Apple came a little late to the AI segment, but it does not want to be left behind. At the latest WWDC24, the company announced a plethora of AI-powered features for its mobile devices and Macs. Most of these features will arrive starting next year, and even those that were supposed to arrive this September were delayed. However, something like this was to be expected considering the arduous development behind high-end AI models.

That said, Apple published a technical paper offering details on the development of its LLMs. These will be the basis of the Apple Intelligence platform that will support the company’s own models and others from third parties. Apple’s first external partner in this regard is OpenAI, collaborating to integrate ChatGPT functionality into iOS for cloud-based tasks. The company might also offer Google Gemini support in the future.

Apple turns to Google chips for AI training with cloud-focus

Anyway, the paper reveals that Apple turned to Google’s TPU platforms instead of NVIDIA GPUs. This contrasts with the approach taken by other major companies like OpenAI and Microsoft. More specifically, the paper mentions “Cloud TPU clusters” as the driver of Apple’s AI training. The company refers to its own set of LLMs as “Apple Foundation Model (AFM).” Basically, the Cupertino giant rented cloud processing power from Google instead of acquiring NVIDIA GPUs.

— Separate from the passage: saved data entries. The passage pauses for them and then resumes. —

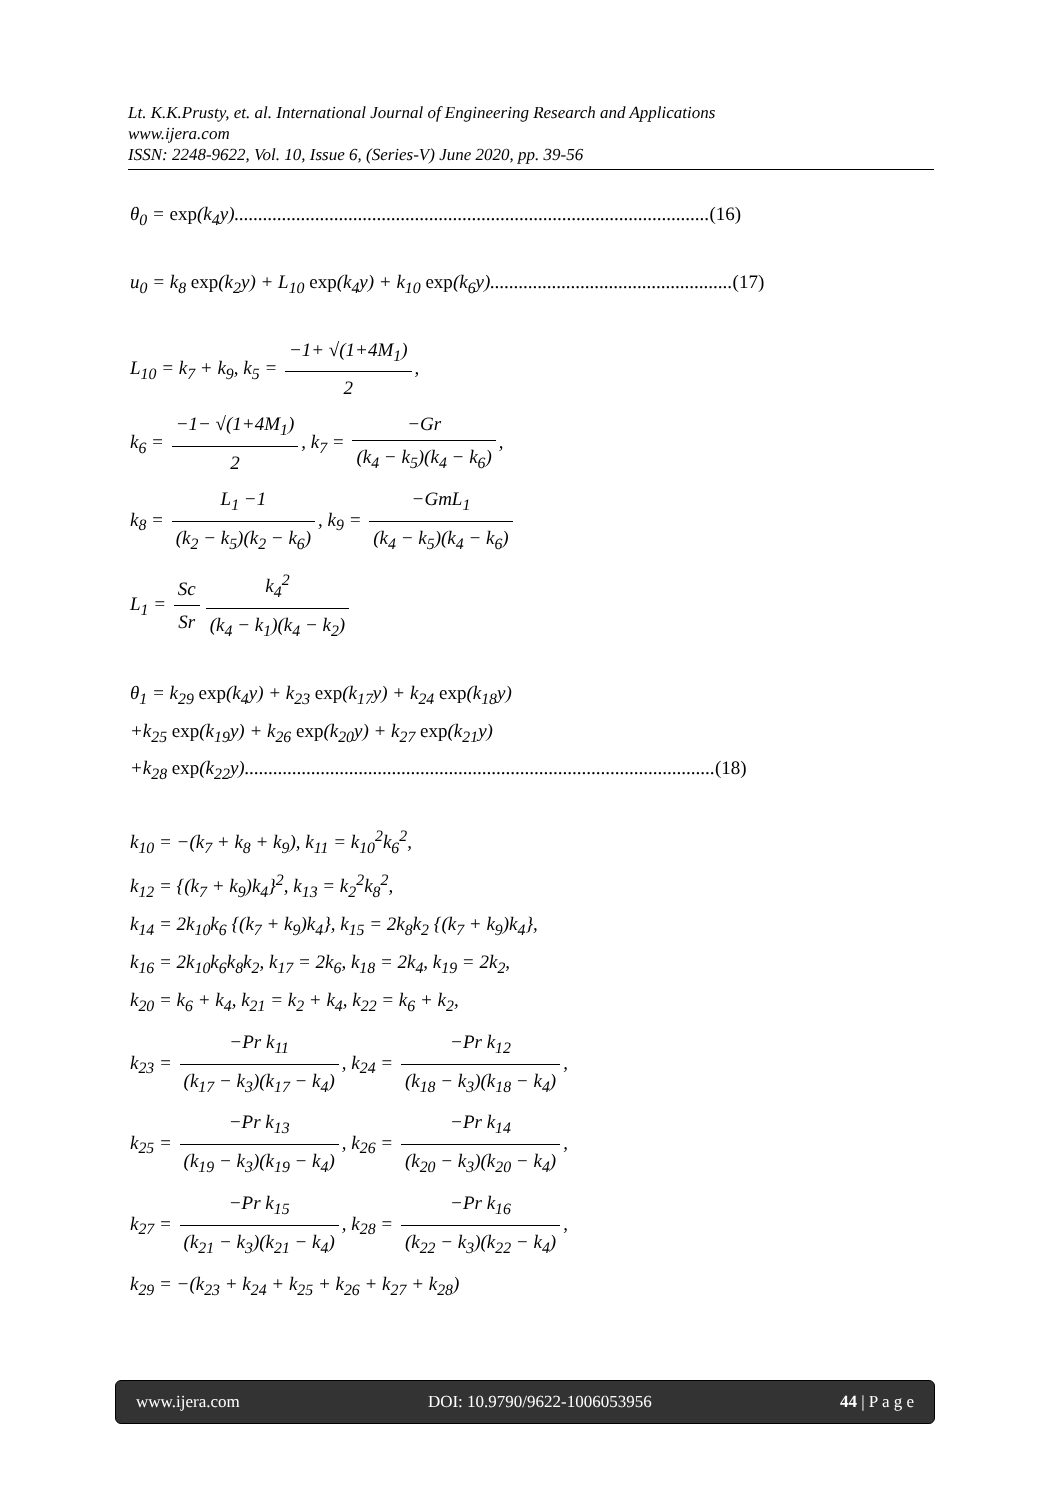Lt. K.K.Prusty, et. al. International Journal of Engineering Research and Applications
www.ijera.com
ISSN: 2248-9622, Vol. 10, Issue 6, (Series-V) June 2020, pp. 39-56
θ<sub>0</sub> = exp(k<sub>4</sub>y)....................................................................................................(16)
u<sub>0</sub> = k<sub>8</sub> exp(k<sub>2</sub>y) + L<sub>10</sub> exp(k<sub>4</sub>y) + k<sub>10</sub> exp(k<sub>6</sub>y)...................................................(17)
L<sub>10</sub> = k<sub>7</sub> + k<sub>9</sub>, k<sub>5</sub> = −1+ √(1+4M<sub>1</sub>) 2,
k<sub>6</sub> = −1− √(1+4M<sub>1</sub>) 2, k<sub>7</sub> = −Gr (k<sub>4</sub> − k<sub>5</sub>)(k<sub>4</sub> − k<sub>6</sub>),
k<sub>8</sub> = L<sub>1</sub> −1 (k<sub>2</sub> − k<sub>5</sub>)(k<sub>2</sub> − k<sub>6</sub>), k<sub>9</sub> = −GmL<sub>1</sub> (k<sub>4</sub> − k<sub>5</sub>)(k<sub>4</sub> − k<sub>6</sub>)
L<sub>1</sub> = Sc Sr k<sub>4</sub><sup>2</sup> (k<sub>4</sub> − k<sub>1</sub>)(k<sub>4</sub> − k<sub>2</sub>)
θ<sub>1</sub> = k<sub>29</sub> exp(k<sub>4</sub>y) + k<sub>23</sub> exp(k<sub>17</sub>y) + k<sub>24</sub> exp(k<sub>18</sub>y)
+k<sub>25</sub> exp(k<sub>19</sub>y) + k<sub>26</sub> exp(k<sub>20</sub>y) + k<sub>27</sub> exp(k<sub>21</sub>y)
+k<sub>28</sub> exp(k<sub>22</sub>y)...................................................................................................(18)
k<sub>10</sub> = −(k<sub>7</sub> + k<sub>8</sub> + k<sub>9</sub>), k<sub>11</sub> = k<sub>10</sub><sup>2</sup>k<sub>6</sub><sup>2</sup>,
k<sub>12</sub> = {(k<sub>7</sub> + k<sub>9</sub>)k<sub>4</sub>}<sup>2</sup>, k<sub>13</sub> = k<sub>2</sub><sup>2</sup>k<sub>8</sub><sup>2</sup>,
k<sub>14</sub> = 2k<sub>10</sub>k<sub>6</sub> {(k<sub>7</sub> + k<sub>9</sub>)k<sub>4</sub>}, k<sub>15</sub> = 2k<sub>8</sub>k<sub>2</sub> {(k<sub>7</sub> + k<sub>9</sub>)k<sub>4</sub>},
k<sub>16</sub> = 2k<sub>10</sub>k<sub>6</sub>k<sub>8</sub>k<sub>2</sub>, k<sub>17</sub> = 2k<sub>6</sub>, k<sub>18</sub> = 2k<sub>4</sub>, k<sub>19</sub> = 2k<sub>2</sub>,
k<sub>20</sub> = k<sub>6</sub> + k<sub>4</sub>, k<sub>21</sub> = k<sub>2</sub> + k<sub>4</sub>, k<sub>22</sub> = k<sub>6</sub> + k<sub>2</sub>,
k<sub>23</sub> = −Pr k<sub>11</sub> (k<sub>17</sub> − k<sub>3</sub>)(k<sub>17</sub> − k<sub>4</sub>), k<sub>24</sub> = −Pr k<sub>12</sub> (k<sub>18</sub> − k<sub>3</sub>)(k<sub>18</sub> − k<sub>4</sub>),
k<sub>25</sub> = −Pr k<sub>13</sub> (k<sub>19</sub> − k<sub>3</sub>)(k<sub>19</sub> − k<sub>4</sub>), k<sub>26</sub> = −Pr k<sub>14</sub> (k<sub>20</sub> − k<sub>3</sub>)(k<sub>20</sub> − k<sub>4</sub>),
k<sub>27</sub> = −Pr k<sub>15</sub> (k<sub>21</sub> − k<sub>3</sub>)(k<sub>21</sub> − k<sub>4</sub>), k<sub>28</sub> = −Pr k<sub>16</sub> (k<sub>22</sub> − k<sub>3</sub>)(k<sub>22</sub> − k<sub>4</sub>),
k<sub>29</sub> = −(k<sub>23</sub> + k<sub>24</sub> + k<sub>25</sub> + k<sub>26</sub> + k<sub>27</sub> + k<sub>28</sub>)
www.ijera.com DOI: 10.9790/9622-1006053956 44 | P a g e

The company claims that the cloud approach was the best for them. According to the paper, “This system allows us to train the AFM models efficiently and scalably, including AFM-on-device, AFM-server, and larger models.”

Apple is also looking to make its AI models have a low “harmful” response rate. This includes handling sensitive issues, factual errors, performance in mathematical operations, and more. According to the paper, AFM currently shows a “harmful output violation rate of 6.3%.” For reference, Apple detected a rate of 28.8% in the GPT-4 model. With respect to on-device processing, AFM exhibits an error rate of 7.5%, while Meta’s Llama-3-8B model shows a 21.8% rate.